[Task inputs — start]

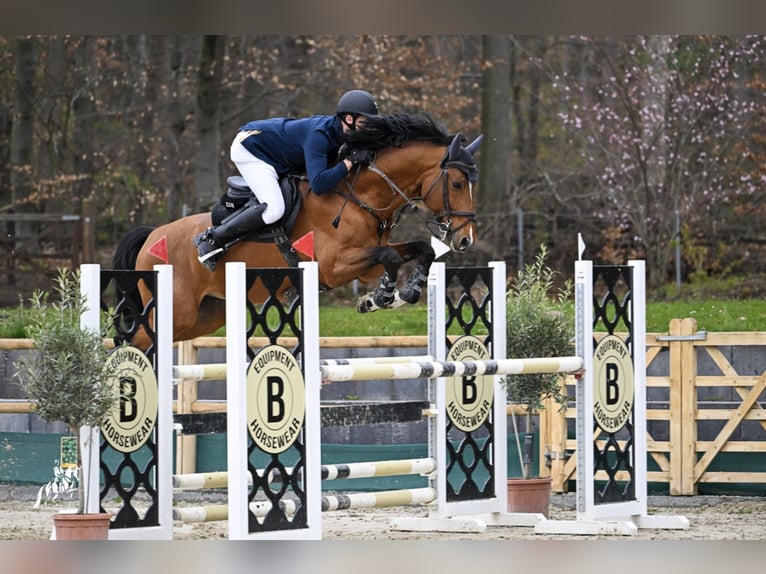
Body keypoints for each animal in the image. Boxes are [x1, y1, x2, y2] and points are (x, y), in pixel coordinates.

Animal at [112, 111, 486, 352]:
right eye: (456, 183)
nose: (465, 238)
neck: (361, 196)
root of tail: (151, 236)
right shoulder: (334, 267)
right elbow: (391, 255)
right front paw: (380, 297)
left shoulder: (366, 264)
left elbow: (419, 249)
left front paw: (397, 294)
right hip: (177, 310)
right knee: (130, 344)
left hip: (203, 316)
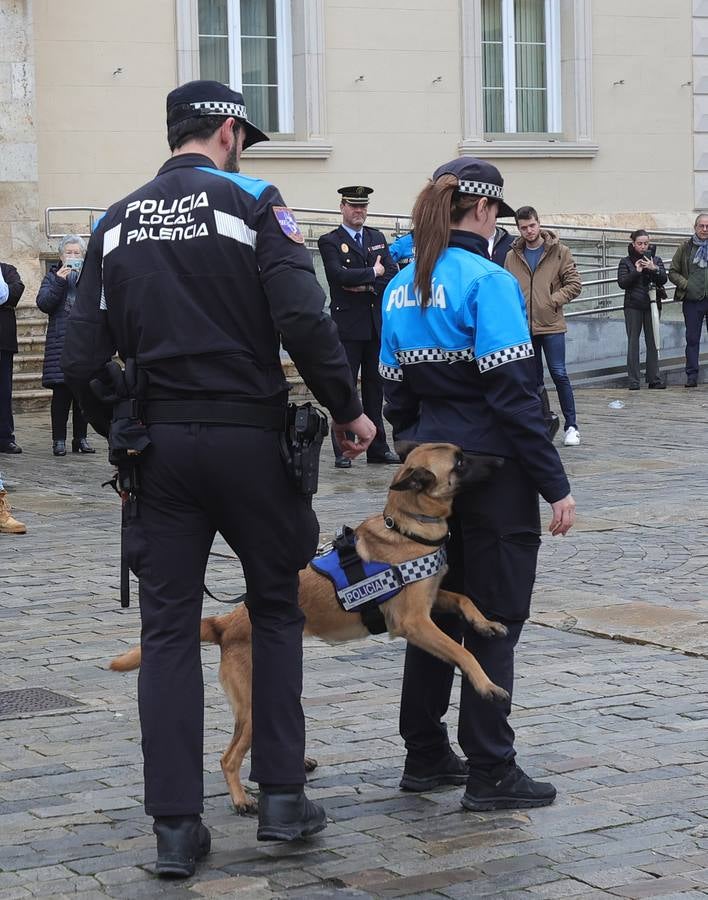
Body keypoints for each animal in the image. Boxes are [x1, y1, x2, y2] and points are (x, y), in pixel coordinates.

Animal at [109, 442, 508, 816]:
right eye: (460, 462)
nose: (502, 462)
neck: (409, 525)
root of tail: (225, 623)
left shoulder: (432, 601)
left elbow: (463, 598)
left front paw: (486, 623)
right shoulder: (414, 623)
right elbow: (461, 651)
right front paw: (487, 686)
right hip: (254, 701)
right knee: (228, 756)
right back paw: (241, 799)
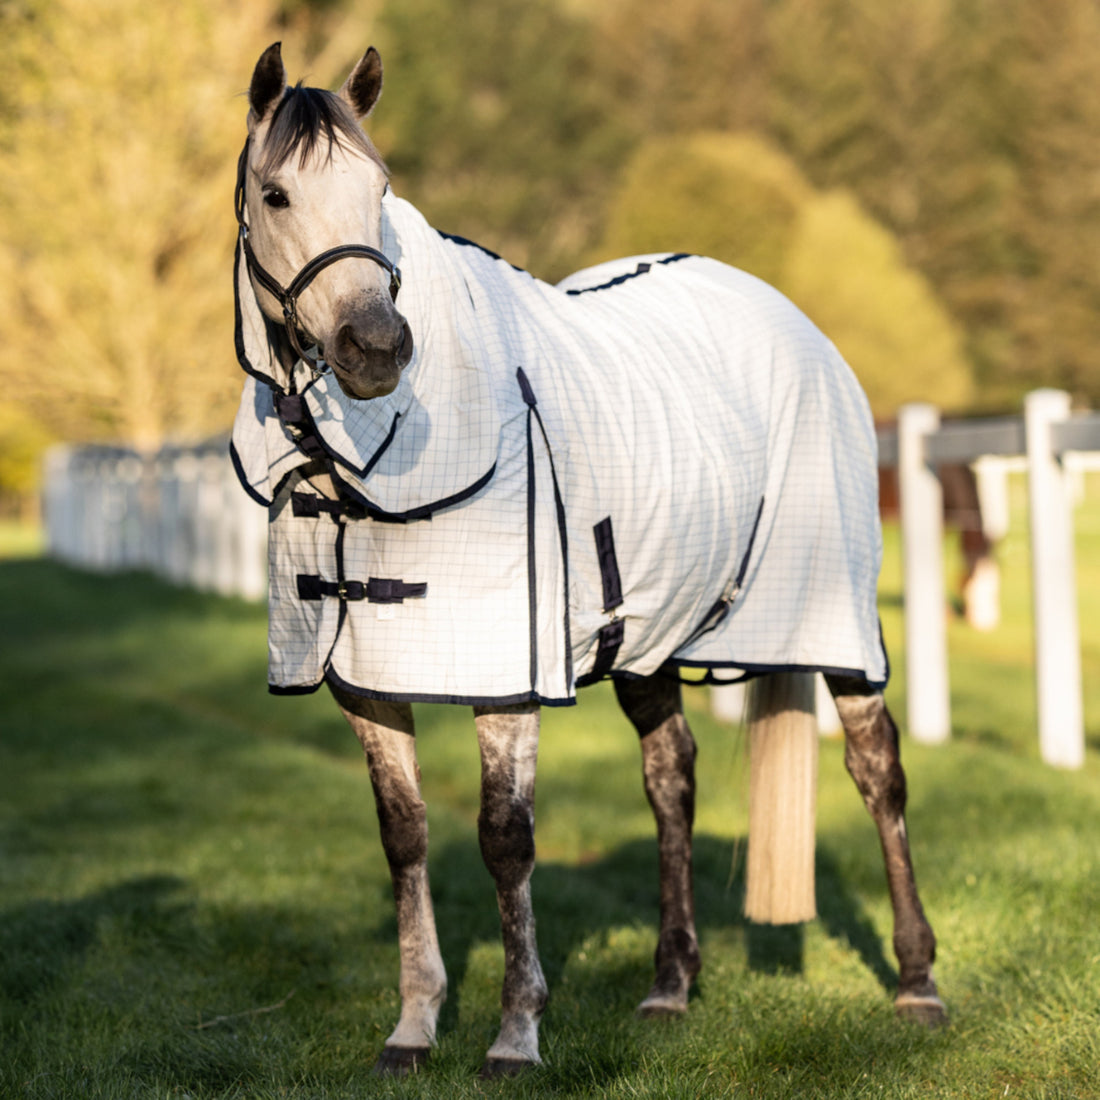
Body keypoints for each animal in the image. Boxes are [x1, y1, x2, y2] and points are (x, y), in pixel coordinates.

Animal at [230, 42, 947, 1078]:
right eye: (277, 192)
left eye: (381, 189)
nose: (376, 348)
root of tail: (795, 322)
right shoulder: (369, 679)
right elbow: (404, 835)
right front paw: (413, 1027)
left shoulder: (509, 674)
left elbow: (505, 839)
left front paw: (516, 1034)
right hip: (649, 631)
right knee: (671, 778)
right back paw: (669, 985)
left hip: (836, 619)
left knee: (877, 770)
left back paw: (918, 982)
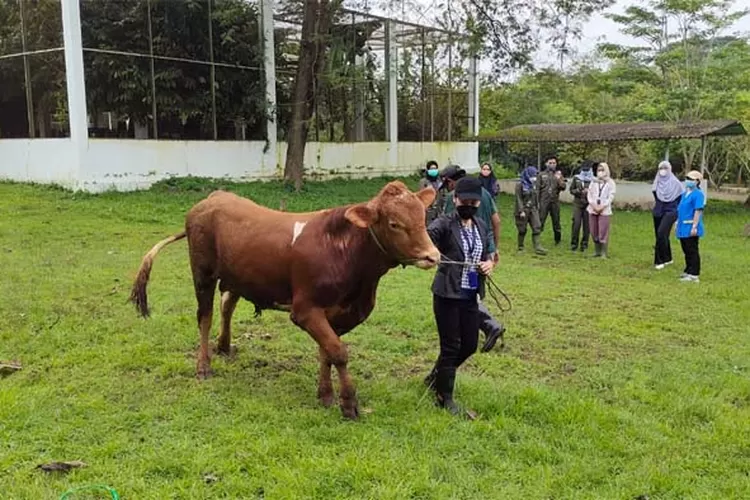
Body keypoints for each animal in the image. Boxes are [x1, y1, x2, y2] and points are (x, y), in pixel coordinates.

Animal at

[Task inputs — finish]

Your task is to copy the entries in full and exactly, without any images.

Body keypoints for each animal in the image. Boxes are [x1, y1, x2, y2] and points are (x, y), in pixel coordinates.

Animal at [112, 111, 486, 352]:
right eye: (456, 183)
nose: (465, 238)
neck: (361, 196)
root of tail: (151, 236)
right shoulder: (334, 267)
right elbow: (391, 255)
right front paw: (380, 297)
left shoulder: (366, 264)
left elbow: (419, 249)
left front paw: (397, 294)
right hip: (177, 310)
right knee: (130, 344)
left hip: (203, 316)
Body keypoints for each animal in the image. Boxes are [x1, y1, x2, y2] and points are (x, y), in pixel coordinates.

Animal at [109, 442, 508, 816]:
right eye: (460, 462)
nose: (502, 462)
neck: (409, 525)
root of tail: (225, 623)
left shoulder: (432, 601)
left elbow: (463, 598)
left front paw: (486, 623)
right shoulder: (414, 623)
right elbow: (461, 651)
right front paw: (487, 686)
right hip: (254, 701)
right knee: (228, 756)
right back paw: (241, 799)
Body keypoints for each animal in the image. Boxes are [x1, y1, x2, y2] and points are (x, y), in pixel coordinates.

Animal at [230, 42, 947, 1078]:
right eye: (277, 192)
left eye: (381, 189)
nose: (376, 348)
root of tail: (795, 322)
right shoulder: (369, 679)
right elbow: (404, 835)
right front paw: (413, 1027)
left shoulder: (509, 674)
left elbow: (505, 839)
left front paw: (516, 1034)
right hip: (649, 631)
right knee: (671, 778)
right back paw: (669, 985)
left hip: (836, 619)
left knee: (877, 770)
left back paw: (918, 982)
Body keypoints for each animal in the image. Boxes are [x1, y1, x2, y2] and points are (x, y), in pixel coordinates.

Animal at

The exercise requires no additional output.